State how many of the lines below contain the word "Looking", and reply with that number alone.

┌─ Source material

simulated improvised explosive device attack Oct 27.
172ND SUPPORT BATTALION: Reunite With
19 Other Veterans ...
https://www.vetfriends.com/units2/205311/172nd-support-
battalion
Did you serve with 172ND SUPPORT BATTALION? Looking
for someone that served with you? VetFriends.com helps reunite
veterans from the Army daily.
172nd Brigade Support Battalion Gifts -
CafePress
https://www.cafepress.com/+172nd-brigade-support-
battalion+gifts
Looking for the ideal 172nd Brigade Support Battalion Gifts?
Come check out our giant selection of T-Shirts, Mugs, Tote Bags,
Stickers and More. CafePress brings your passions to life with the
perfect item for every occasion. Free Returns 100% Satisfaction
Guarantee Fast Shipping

└─

* [Solution to this exercise]: 2